TASKS AND EXERCISES.
• a. In the passage on COM reference counting, which kind of ref count bug does the writer say is easier to track down?
• b. Translate this sentence from the passage on COM reference counting into Spanish: "I agree that COM code looks gross, and that it tends to emphasize the error paths and cleanup code rather than the program logic."
• c. Continue the passage on COM reference counting from its last sentence.

SOURCE PASSAGE.
>>>>>


  6. Eric Lippert says:

    > using them is almost always a better idea than trying to manage the refcounts "by hand". I’ve used them for years and they’ve been the least of my concerns.

    I disagree. I’ve debugged ref count bugs caused by me forgetting an AddRef, and I’ve debugged ref count bugs like the one above with the fifteen-deep call stack of meaningless (to me) gibberish, and the former are a whole lot easier to track down.

    I agree that COM code looks gross, and that it tends to emphasize the error paths and cleanup code rather than the program logic. Two points: First, given that the error paths and cleanup code are where most of the bugs are, I want them to be as explicit as possible. Those ARE the program logic.

<<<<<

EXCERPTED RECORDS.
>>>>>

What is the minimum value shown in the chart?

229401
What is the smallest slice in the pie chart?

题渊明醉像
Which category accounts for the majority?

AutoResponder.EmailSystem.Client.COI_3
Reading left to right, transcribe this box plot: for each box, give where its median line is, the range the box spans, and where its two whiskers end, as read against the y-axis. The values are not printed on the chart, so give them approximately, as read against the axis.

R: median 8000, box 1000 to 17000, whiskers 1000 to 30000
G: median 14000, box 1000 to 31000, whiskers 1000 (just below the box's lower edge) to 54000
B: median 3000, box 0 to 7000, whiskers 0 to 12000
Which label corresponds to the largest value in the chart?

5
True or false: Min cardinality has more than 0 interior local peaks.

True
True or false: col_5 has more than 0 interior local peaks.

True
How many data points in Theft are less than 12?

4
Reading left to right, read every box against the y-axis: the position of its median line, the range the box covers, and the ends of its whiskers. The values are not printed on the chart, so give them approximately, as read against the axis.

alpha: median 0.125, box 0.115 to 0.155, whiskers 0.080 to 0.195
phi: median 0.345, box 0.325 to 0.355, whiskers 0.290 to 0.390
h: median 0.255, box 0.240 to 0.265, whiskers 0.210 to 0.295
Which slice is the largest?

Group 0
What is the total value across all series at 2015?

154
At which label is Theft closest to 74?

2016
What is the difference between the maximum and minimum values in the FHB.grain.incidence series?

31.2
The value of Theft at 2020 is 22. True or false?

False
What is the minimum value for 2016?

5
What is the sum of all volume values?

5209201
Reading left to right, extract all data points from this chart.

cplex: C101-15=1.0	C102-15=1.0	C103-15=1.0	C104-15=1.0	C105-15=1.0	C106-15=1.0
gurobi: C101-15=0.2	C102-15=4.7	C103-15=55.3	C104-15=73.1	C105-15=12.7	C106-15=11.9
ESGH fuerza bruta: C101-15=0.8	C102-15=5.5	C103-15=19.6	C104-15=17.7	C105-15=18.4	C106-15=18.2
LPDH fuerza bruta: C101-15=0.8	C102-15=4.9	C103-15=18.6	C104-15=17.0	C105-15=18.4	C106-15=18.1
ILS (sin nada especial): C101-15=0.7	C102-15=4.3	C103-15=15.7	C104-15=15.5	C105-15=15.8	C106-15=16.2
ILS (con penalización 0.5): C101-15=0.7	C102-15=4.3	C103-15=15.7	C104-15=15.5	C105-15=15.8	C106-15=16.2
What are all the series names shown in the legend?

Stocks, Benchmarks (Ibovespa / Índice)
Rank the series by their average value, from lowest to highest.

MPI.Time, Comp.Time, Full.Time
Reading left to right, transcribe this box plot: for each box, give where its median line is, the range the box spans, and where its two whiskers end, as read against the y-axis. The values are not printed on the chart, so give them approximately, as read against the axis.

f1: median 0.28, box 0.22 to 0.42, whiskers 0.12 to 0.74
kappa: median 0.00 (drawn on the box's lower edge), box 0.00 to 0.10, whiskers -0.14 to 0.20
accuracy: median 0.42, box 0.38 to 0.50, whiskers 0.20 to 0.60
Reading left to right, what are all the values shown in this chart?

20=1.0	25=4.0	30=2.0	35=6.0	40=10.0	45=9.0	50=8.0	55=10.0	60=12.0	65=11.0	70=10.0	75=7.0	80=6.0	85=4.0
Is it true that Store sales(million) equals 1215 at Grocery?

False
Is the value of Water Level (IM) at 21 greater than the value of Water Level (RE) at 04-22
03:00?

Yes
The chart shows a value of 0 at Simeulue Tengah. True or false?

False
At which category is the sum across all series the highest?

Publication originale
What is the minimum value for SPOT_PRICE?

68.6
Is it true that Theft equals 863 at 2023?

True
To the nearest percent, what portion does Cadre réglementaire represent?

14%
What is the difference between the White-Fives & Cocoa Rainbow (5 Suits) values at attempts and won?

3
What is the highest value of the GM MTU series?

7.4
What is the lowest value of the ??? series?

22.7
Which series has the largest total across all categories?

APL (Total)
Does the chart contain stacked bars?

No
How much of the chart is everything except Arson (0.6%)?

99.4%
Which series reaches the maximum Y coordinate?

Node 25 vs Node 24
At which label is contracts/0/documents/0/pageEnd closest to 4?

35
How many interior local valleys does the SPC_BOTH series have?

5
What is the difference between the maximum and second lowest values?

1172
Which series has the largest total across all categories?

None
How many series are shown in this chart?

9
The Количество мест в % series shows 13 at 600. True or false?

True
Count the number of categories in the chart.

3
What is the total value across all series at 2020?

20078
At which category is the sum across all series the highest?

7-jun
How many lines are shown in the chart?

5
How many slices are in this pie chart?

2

<<<<<

ANSWERS BELOW.
• a. Bugs caused by forgetting an AddRef.

• b. Estoy de acuerdo en que el código COM se ve feo, y en que tiende a resaltar las rutas de error y el código de limpieza en lugar de la lógica del programa.

• c.
    Second, I understand the urge to abstract them away into classes that take care of the details for you. But in my experience, the abstraction is both complex and leaky. The abstraction is easy to use for simple cases, and thereby affords creation of much more subtle, hard-to-debug bugs.

    My point, simply, is that AddRef/Release/QI are a pain in the rear to USE, but they are EASY to understand. Smart pointers are easy to use and hard to understand, and I prefer to understand the code I write.

  7. The Sim says:

    so basically you are saying smart pointers suck, because you don’t know how to use them properly?

  8. The Sim says:

    Never mind, I reread the post, that seems to be exactly what you said. C# 4ever, whoop!

  9. Eric Lippert says:

    No, I’m saying that smart pointers suck because to use them properly, you have to understand _exactly_ what they are doing.

    An abstraction is supposed to relieve you of the burden of understanding the abstracted thing, but smart pointers do a poor job of that. In order to use them correctly, you have to understand exactly what they’re doing to ensure that you don’t use smart pointers to violate the very rules they are designed to abstract away.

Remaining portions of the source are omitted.